**Problem to solve:** Reproduce exactly the lines from the one that holds "0330 223 6600" through the last line of the entries, both ends included, but not the pictures.

**Page images and extracted text:**
BEGIN
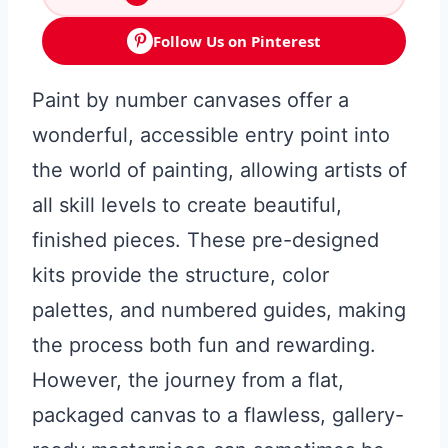
Follow Us on Pinterest
Paint by number canvases offer a
wonderful, accessible entry point into
the world of painting, allowing artists of
all skill levels to create beautiful,
finished pieces. These pre-designed
kits provide the structure, color
palettes, and numbered guides, making
the process both fun and rewarding.
However, the journey from a flat,
packaged canvas to a flawless, gallery-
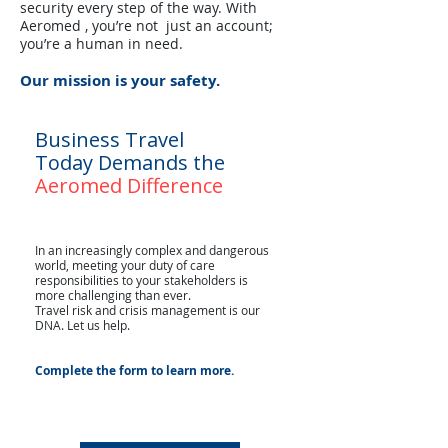
security every step of the way. With
Aeromed , you’re not just an account;
you’re a human in need.
Our mission is your safety.
Business Travel
Today Demands the
Aeromed Difference
In an increasingly complex and dangerous
world, meeting your duty of care
responsibilities to your stakeholders is
more challenging than ever.
Travel risk and crisis management is our
DNA. Let us help.
Complete the form to learn more.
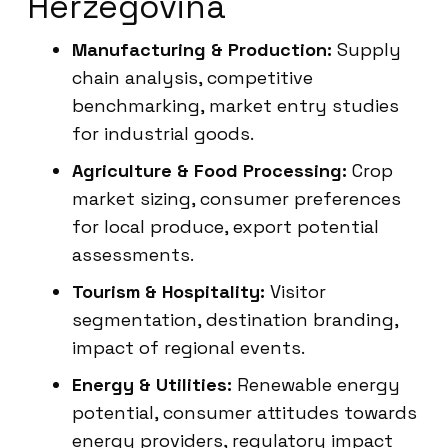
Herzegovina
Manufacturing & Production:
Supply
chain analysis, competitive
benchmarking, market entry studies
for industrial goods.
Agriculture & Food Processing:
Crop
market sizing, consumer preferences
for local produce, export potential
assessments.
Tourism & Hospitality:
Visitor
segmentation, destination branding,
impact of regional events.
Energy & Utilities:
Renewable energy
potential, consumer attitudes towards
energy providers, regulatory impact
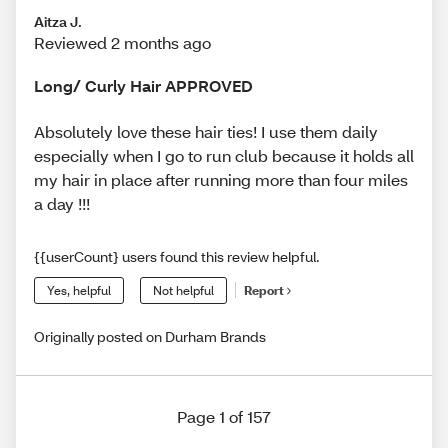
Aitza J.
Reviewed 2 months ago
Long/ Curly Hair APPROVED
Absolutely love these hair ties! I use them daily
especially when I go to run club because it holds all
my hair in place after running more than four miles
a day !!!
{{userCount} users found this review helpful.
Yes, helpful
Not helpful
Report
Originally posted on Durham Brands
Page 1 of 157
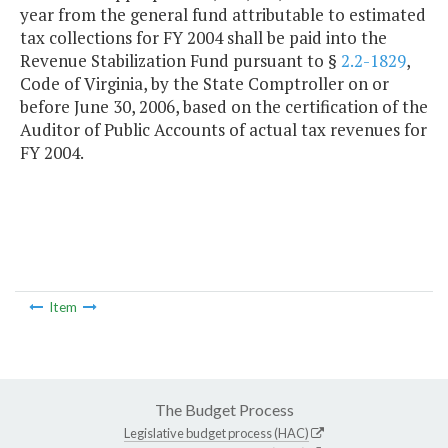
year from the general fund attributable to estimated
tax collections for FY 2004 shall be paid into the
Revenue Stabilization Fund pursuant to §
2.2-1829
,
Code of Virginia, by the State Comptroller on or
before June 30, 2006, based on the certification of the
Auditor of Public Accounts of actual tax revenues for
FY 2004.
Item
The Budget Process
Legislative budget process (HAC)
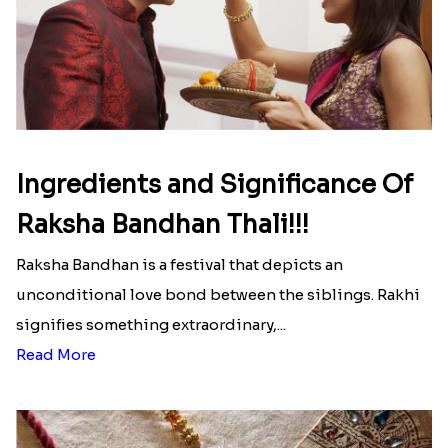
Here is your most Economical
list of Rakhi Gift Hampers under
INR 699
That urge to shop online during the festival is so
strong that we usually spend a lot more than the
budget....
Read More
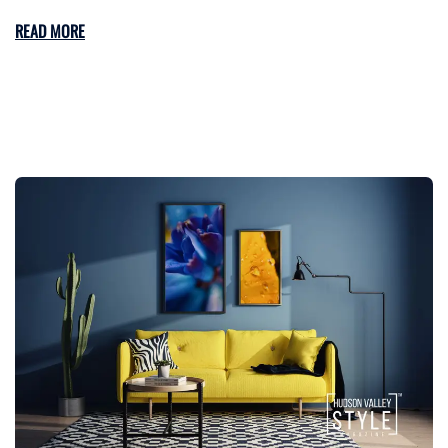
READ MORE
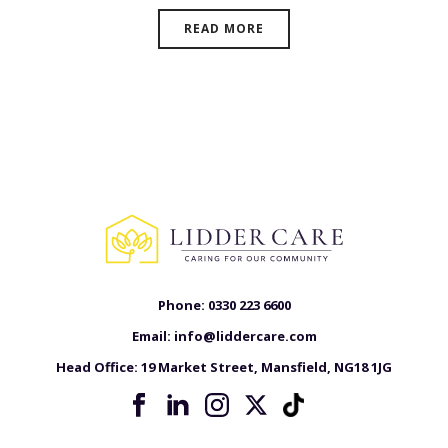
READ MORE
Phone:
0330 223 6600
Email:
info@liddercare.com
Head Office:
19 Market Street, Mansfield, NG18 1JG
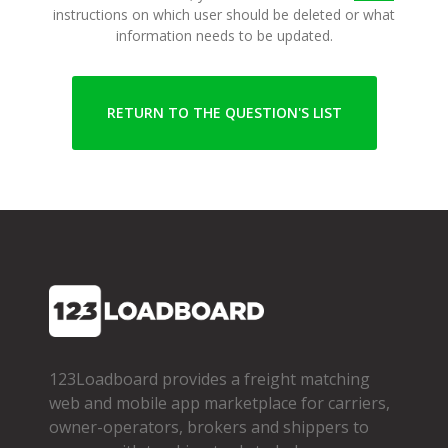
instructions on which user should be deleted or what
information needs to be updated.
RETURN TO THE QUESTION'S LIST
123Loadboard provides a freight matching
web and mobile app marketplace for carriers,
owner­-operators, brokers and shippers to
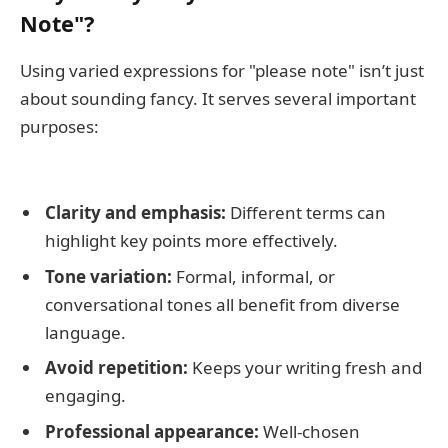
Note"?
Using varied expressions for "please note" isn’t just
about sounding fancy. It serves several important
purposes:
Clarity and emphasis:
Different terms can
highlight key points more effectively.
Tone variation:
Formal, informal, or
conversational tones all benefit from diverse
language.
Avoid repetition:
Keeps your writing fresh and
engaging.
Professional appearance:
Well-chosen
END
**Task solution:**
0330 223 6600
Email:
info@liddercare.com
Head Office:
19 Market Street, Mansfield, NG18 1JG
instructions on which user should be deleted or what
information needs to be updated.
RETURN TO THE QUESTION'S LIST
123Loadboard provides a freight matching
web and mobile app marketplace for carriers,
owner­-operators, brokers and shippers to
Note"?
Using varied expressions for "please note" isn’t just
about sounding fancy. It serves several important
purposes:
Clarity and emphasis:
Different terms can
highlight key points more effectively.
Tone variation:
Formal, informal, or
conversational tones all benefit from diverse
language.
Avoid repetition:
Keeps your writing fresh and
engaging.
Professional appearance:
Well-chosen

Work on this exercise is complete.